Nous nous sommes égarés sur des voies spacieuses et nous nous sommes retrouvés perdus ou bloqués dans des impasses. Nous nous sommes dévoyés en nous fiant uniquement à notre culture et à nos lumières intellectuelles, en nous confiant aussi en nos prouesses techniques, nous vantant de nos idéologies de pointe, arrogants enquêteurs inquisiteurs, jusque dans notre subconscient…
Nous ne devons pas sous-estimer, certes pas, l’apport de la culture ni les bienfaits du progrès de l’esprit. Faudrait-il cependant rappeler leur insuffisance face aux abîmes de notre âme et devant les blessures mortelles de notre cœur? Si par culture de l’esprit nous entendons le développement harmonieux de nos aptitudes pour la gloire de Dieu, mises au service de notre prochain, voire — pourquoi pas? — de notre propre bien-être et de celui des nôtres, soit; nous pourrons bénéficier de tous ses apports et de tous ses fruits agréables. Mais si science, culture et éducation ne sont que l’équivalence d’une recherche et d’un salut par nos propres efforts et le prétexte de jeter à la face du Dieu Sauveur notre mépris et notre suprême arrogance, ainsi que nos infantiles présomptions, alors, mieux vaut entrer dans le Royaume de Dieu simples en esprit et amputés de toute culture que de charrier dans l’au-delà des poids qui nous enfonceraient davantage encore dans le néant d’un enfer éternel. Pour reprendre une image employée par le Christ, nous ressemblerions à ces coupes nettoyées seulement de l’extérieur, et dont l’intérieur grouille d’immondices… Nous serions pareils à ces sépultures blanchies qui renferment la putréfaction et conservent la mort. Nous serions parmi ceux qui, insensés et irréalistes, cherchent à cueillir des figues sur des chardons.

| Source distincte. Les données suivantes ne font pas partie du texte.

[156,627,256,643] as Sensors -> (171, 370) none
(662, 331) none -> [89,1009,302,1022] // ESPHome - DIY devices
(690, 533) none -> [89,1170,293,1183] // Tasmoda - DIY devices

Mais le Christ, dont l’Esprit et la Parole transforment notre caractère et régénèrent nos esprits, illumine aussi nos intelligences en vue d’une culture authentique et d’une éducation dans la vraie sagesse. Puissions-nous alors l’invoquer de toutes nos forces et le prier avec humilité et foi.
Christ, Agneau de Dieu, Fils éternel du Père, Sauveur, nous te louons pour ton offrande et pour ta toute-puissance; pour le sacrifice de ta divine personne et ton autorité universelle. En toi notre passé a été enseveli avec ses blessures et avec chacune de nos macules. Notre présent est illuminé chaque jour par ta présence indéfectible. Notre avenir même devient certain. Puissions-nous, Seigneur de nos vies et du monde, vivre de tes grâces, obtenir ton pardon, nous laisser inonder par ta puissance. Merci, tout simplement merci, d’être devenu l’Architecte de notre vie nouvelle.